## Exercise
Both the line with "X146103777Y-76679146D01*" and the line with "X146055552Y-80247616D01*" in the records below must appear in the output, along with every line between them, exactly and with nothing added.

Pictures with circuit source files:

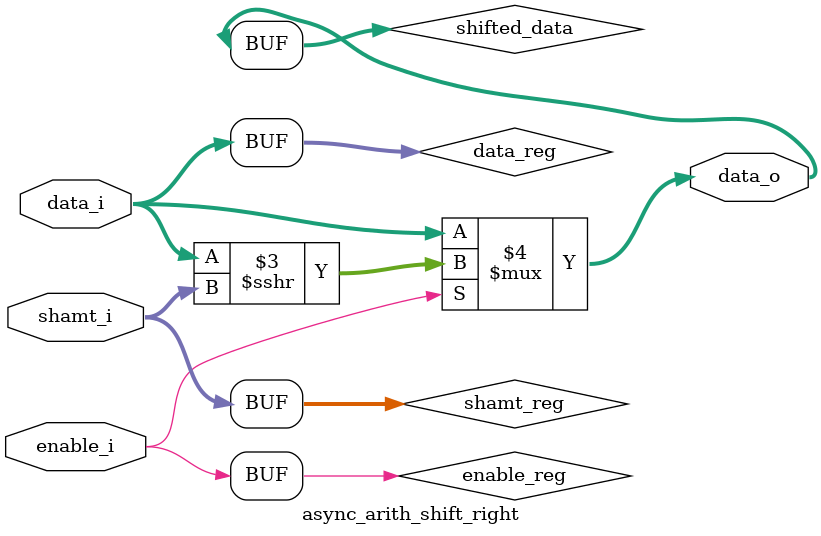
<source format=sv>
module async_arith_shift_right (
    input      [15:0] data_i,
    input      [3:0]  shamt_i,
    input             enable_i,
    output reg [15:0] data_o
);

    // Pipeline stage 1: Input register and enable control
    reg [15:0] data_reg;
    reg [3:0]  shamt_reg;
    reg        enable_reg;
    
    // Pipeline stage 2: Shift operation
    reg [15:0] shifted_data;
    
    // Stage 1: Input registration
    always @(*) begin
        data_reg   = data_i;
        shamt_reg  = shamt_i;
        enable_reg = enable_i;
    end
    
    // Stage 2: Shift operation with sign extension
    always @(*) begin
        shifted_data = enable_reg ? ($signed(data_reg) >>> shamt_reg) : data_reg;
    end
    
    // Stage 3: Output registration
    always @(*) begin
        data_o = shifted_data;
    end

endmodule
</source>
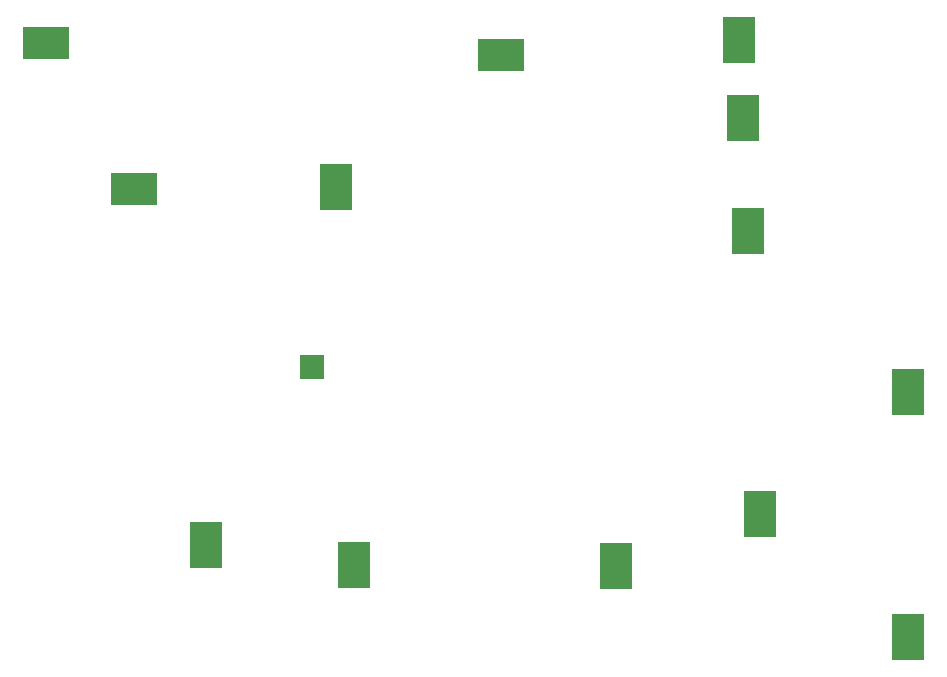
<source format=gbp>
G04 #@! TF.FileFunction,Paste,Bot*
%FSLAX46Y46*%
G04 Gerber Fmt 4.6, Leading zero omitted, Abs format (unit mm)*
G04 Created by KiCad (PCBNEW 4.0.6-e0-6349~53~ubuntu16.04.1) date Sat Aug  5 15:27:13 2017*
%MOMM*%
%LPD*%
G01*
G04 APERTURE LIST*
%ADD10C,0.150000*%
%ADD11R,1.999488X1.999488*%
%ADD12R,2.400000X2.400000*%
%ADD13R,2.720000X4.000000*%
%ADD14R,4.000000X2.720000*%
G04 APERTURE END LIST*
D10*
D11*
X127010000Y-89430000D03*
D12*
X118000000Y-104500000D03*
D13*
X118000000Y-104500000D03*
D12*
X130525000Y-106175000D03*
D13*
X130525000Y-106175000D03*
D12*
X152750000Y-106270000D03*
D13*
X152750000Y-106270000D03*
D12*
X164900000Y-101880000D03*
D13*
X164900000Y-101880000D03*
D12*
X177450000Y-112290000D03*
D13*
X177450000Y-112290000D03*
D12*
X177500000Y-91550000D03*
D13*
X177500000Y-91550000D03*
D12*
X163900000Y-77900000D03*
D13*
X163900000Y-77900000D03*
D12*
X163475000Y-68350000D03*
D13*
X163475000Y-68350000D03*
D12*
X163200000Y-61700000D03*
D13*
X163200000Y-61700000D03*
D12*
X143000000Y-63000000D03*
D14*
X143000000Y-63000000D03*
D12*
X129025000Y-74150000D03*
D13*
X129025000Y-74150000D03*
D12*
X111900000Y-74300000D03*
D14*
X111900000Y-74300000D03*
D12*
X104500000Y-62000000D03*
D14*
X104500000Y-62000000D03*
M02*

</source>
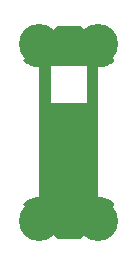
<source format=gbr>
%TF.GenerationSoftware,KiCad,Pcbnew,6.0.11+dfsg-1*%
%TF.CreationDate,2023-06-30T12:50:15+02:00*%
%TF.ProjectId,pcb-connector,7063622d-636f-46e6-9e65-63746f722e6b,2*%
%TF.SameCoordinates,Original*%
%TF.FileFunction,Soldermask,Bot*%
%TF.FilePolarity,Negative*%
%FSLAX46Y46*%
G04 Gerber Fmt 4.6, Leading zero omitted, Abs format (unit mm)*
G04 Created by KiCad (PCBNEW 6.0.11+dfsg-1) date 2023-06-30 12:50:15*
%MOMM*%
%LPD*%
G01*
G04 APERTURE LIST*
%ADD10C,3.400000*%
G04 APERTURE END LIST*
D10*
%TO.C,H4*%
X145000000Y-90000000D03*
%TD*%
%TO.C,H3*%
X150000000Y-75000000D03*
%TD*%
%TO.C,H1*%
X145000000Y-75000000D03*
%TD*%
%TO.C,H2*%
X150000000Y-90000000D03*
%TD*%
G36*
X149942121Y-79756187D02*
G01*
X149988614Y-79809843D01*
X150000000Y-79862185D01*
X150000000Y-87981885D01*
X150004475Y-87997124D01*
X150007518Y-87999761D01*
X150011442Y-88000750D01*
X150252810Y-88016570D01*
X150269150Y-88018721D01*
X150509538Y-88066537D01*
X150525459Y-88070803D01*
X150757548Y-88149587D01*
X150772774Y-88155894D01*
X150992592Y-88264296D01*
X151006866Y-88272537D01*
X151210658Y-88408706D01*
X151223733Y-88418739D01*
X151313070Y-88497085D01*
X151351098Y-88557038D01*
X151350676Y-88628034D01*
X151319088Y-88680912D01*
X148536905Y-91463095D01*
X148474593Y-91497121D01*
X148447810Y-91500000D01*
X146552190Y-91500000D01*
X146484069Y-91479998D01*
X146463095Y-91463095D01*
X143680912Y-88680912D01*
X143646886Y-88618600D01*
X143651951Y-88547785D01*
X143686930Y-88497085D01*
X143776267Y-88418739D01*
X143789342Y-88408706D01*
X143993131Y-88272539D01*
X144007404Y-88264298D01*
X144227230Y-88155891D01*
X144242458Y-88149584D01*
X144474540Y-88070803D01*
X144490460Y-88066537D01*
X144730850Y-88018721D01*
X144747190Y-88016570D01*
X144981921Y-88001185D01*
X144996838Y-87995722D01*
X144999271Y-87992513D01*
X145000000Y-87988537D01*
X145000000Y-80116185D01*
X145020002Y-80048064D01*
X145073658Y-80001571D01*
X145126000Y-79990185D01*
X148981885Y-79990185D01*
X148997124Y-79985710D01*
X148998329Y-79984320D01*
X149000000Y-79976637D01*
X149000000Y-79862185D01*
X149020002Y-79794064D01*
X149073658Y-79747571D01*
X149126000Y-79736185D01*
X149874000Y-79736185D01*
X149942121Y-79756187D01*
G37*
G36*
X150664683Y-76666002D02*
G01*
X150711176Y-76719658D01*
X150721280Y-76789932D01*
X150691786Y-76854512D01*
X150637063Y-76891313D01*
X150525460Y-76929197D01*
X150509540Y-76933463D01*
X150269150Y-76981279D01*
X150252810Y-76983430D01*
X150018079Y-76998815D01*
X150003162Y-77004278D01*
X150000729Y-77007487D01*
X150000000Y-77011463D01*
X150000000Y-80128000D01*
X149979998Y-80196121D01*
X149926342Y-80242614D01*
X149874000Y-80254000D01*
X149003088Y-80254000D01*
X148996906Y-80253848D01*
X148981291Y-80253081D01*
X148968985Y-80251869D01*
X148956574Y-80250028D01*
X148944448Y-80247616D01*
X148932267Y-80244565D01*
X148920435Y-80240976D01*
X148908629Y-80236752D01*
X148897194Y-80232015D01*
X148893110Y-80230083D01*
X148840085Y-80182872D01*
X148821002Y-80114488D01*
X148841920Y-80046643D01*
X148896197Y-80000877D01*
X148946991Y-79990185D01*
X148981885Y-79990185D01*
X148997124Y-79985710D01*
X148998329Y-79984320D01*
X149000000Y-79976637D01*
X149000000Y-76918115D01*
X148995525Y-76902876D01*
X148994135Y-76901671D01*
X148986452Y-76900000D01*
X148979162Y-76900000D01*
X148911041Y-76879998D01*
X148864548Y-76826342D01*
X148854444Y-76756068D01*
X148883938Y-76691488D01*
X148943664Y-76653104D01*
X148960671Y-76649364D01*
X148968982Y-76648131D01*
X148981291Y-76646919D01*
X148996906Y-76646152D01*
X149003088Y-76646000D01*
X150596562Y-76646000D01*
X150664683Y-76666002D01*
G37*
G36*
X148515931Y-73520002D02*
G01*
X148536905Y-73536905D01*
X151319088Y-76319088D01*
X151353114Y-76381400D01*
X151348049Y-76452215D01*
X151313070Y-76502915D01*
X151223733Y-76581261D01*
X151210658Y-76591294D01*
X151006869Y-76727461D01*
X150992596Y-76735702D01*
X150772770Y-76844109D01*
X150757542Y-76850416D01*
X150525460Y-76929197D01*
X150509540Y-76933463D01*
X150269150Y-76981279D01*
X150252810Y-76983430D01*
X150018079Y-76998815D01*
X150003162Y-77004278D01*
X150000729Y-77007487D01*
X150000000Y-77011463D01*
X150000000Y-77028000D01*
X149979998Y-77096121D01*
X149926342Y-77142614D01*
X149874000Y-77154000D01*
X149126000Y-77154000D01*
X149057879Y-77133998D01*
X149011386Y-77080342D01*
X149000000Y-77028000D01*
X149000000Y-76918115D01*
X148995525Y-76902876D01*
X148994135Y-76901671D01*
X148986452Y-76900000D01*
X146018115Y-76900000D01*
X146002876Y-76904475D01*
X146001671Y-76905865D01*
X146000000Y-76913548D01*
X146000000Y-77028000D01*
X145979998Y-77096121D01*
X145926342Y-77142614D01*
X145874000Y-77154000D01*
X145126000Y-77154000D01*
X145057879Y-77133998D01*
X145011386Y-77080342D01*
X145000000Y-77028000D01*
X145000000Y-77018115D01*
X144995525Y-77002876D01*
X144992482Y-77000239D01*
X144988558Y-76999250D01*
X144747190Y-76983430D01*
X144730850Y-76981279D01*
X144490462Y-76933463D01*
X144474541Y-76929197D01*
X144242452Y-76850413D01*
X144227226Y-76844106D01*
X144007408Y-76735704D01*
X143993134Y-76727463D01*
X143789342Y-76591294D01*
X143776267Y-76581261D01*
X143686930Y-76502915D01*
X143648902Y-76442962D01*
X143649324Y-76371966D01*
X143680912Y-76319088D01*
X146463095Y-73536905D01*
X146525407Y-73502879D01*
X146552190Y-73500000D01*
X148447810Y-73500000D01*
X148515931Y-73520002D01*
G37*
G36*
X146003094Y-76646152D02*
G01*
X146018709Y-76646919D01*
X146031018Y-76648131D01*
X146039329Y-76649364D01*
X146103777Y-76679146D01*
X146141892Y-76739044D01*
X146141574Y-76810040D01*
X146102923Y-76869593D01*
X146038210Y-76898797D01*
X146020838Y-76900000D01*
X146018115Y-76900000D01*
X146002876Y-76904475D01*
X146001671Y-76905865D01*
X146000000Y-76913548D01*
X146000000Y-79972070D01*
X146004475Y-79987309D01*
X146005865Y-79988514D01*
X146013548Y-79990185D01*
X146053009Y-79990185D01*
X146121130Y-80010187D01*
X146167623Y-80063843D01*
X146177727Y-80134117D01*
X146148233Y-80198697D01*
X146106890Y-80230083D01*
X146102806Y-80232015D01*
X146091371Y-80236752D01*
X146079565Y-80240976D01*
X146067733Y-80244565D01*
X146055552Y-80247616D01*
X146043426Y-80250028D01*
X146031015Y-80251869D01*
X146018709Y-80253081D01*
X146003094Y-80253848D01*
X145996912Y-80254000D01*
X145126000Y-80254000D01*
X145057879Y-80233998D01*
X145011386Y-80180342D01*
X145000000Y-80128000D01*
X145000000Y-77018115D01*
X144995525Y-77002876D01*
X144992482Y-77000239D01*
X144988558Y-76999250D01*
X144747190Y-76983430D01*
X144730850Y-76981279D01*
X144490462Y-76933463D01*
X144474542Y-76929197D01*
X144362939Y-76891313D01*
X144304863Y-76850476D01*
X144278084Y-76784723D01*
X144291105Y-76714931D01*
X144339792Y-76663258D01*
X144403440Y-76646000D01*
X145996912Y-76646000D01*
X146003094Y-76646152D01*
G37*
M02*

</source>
---
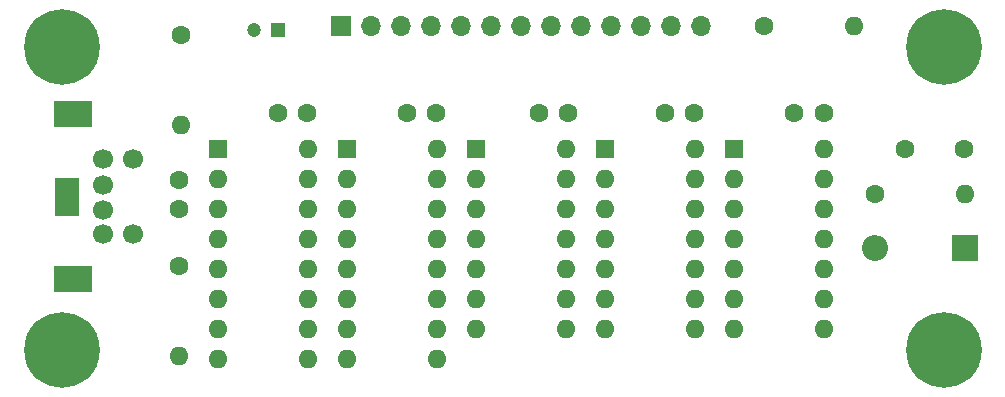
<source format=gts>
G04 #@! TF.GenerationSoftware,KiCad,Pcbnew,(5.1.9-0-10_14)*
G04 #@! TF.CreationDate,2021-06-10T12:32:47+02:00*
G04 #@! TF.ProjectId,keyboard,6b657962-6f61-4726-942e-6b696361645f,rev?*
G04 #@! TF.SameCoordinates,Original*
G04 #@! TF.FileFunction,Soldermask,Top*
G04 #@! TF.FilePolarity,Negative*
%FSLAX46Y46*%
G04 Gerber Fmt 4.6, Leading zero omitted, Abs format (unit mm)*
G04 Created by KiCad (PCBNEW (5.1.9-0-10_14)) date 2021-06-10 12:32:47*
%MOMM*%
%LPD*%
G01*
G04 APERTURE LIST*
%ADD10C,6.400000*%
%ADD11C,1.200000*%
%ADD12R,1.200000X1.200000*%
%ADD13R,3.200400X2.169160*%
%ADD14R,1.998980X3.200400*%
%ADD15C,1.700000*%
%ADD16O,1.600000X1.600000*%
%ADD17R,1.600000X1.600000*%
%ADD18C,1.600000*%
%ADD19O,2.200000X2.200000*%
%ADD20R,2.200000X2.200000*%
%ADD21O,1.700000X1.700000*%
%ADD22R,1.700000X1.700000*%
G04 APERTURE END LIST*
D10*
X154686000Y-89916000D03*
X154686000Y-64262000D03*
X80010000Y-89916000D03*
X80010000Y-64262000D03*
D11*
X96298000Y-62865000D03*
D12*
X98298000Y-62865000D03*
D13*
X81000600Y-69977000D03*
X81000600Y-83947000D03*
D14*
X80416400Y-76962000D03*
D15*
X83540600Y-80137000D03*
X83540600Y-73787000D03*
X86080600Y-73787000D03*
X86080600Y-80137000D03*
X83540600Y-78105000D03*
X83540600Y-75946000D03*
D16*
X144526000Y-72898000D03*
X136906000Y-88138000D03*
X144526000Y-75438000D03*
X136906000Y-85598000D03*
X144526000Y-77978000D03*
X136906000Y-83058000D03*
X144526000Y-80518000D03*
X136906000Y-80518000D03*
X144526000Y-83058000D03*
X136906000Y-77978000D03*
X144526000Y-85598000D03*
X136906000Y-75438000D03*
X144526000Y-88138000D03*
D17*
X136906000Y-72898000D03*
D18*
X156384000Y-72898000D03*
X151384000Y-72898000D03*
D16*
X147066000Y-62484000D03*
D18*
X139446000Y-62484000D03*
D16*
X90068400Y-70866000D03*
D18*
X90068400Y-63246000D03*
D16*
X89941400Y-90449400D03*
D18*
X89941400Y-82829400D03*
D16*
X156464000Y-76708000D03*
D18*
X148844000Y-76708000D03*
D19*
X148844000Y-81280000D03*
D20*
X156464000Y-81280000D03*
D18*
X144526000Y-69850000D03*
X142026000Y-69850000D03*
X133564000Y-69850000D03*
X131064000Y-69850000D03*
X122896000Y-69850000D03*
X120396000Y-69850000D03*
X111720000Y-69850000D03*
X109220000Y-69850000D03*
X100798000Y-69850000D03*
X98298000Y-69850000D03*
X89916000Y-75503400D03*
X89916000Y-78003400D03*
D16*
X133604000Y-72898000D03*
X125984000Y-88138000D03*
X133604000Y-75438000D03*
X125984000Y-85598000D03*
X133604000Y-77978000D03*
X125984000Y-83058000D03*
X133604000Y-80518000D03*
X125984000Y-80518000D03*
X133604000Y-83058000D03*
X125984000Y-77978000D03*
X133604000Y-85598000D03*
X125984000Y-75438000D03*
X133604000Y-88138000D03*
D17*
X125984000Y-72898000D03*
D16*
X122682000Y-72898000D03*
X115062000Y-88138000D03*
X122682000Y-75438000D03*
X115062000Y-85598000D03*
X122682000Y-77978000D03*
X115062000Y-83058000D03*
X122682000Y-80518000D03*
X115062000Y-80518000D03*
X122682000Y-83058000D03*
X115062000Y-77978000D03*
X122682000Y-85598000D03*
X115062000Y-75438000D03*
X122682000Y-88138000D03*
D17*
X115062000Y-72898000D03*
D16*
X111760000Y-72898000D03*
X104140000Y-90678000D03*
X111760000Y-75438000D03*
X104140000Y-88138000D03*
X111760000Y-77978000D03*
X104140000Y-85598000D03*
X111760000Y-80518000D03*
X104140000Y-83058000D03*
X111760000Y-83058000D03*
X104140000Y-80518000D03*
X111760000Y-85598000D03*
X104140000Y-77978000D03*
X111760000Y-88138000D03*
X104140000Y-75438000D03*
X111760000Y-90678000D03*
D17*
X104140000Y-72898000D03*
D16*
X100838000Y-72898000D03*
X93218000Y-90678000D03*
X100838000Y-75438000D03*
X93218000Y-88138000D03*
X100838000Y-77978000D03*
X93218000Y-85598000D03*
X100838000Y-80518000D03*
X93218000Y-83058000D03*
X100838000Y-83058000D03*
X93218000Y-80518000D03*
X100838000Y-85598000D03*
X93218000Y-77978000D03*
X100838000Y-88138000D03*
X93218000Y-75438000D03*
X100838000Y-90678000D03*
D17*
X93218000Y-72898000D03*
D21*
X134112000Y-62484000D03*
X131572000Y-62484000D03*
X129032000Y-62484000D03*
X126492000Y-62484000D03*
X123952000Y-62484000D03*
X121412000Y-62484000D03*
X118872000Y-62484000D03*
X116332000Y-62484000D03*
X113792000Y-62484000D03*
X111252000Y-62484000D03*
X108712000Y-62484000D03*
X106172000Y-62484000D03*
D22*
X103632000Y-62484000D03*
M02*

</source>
==
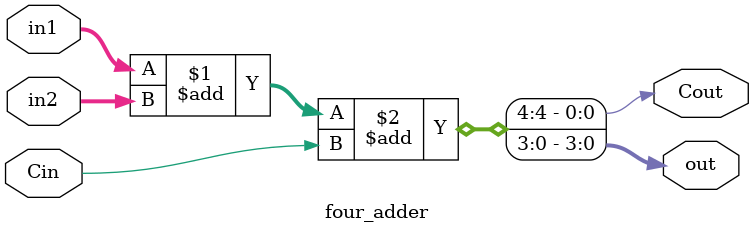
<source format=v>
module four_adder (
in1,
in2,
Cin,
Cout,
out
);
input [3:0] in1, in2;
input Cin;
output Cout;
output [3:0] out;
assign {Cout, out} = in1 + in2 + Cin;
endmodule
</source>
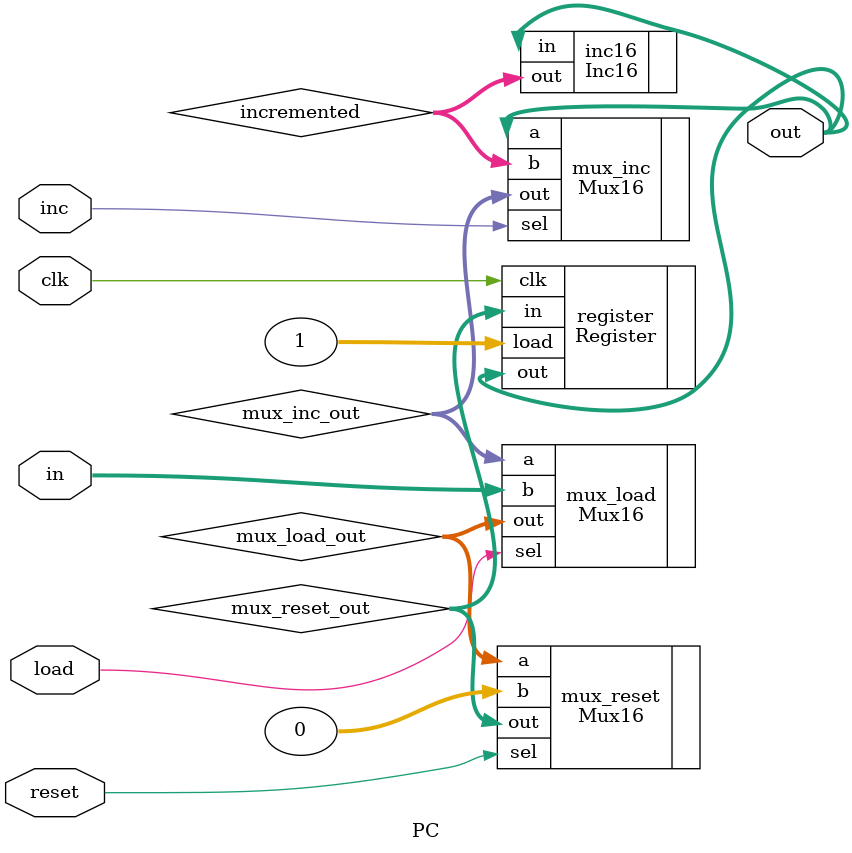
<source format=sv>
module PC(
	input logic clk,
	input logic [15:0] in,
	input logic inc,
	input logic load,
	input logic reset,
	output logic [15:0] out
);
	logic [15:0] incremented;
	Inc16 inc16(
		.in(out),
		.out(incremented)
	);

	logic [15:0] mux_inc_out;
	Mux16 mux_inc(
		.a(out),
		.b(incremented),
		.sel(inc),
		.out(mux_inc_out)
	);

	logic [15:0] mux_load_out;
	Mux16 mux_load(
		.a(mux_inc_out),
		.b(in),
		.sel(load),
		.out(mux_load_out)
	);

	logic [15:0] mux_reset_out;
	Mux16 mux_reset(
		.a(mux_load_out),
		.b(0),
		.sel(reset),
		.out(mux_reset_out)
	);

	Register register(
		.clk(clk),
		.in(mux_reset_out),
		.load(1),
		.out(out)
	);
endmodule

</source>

## Answer box
X146103777Y-76679146D01*
X146141892Y-76739044D01*
X146141574Y-76810040D01*
X146102923Y-76869593D01*
X146038210Y-76898797D01*
X146020838Y-76900000D01*
X146018115Y-76900000D01*
X146002876Y-76904475D01*
X146001671Y-76905865D01*
X146000000Y-76913548D01*
X146000000Y-79972070D01*
X146004475Y-79987309D01*
X146005865Y-79988514D01*
X146013548Y-79990185D01*
X146053009Y-79990185D01*
X146121130Y-80010187D01*
X146167623Y-80063843D01*
X146177727Y-80134117D01*
X146148233Y-80198697D01*
X146106890Y-80230083D01*
X146102806Y-80232015D01*
X146091371Y-80236752D01*
X146079565Y-80240976D01*
X146067733Y-80244565D01*
X146055552Y-80247616D01*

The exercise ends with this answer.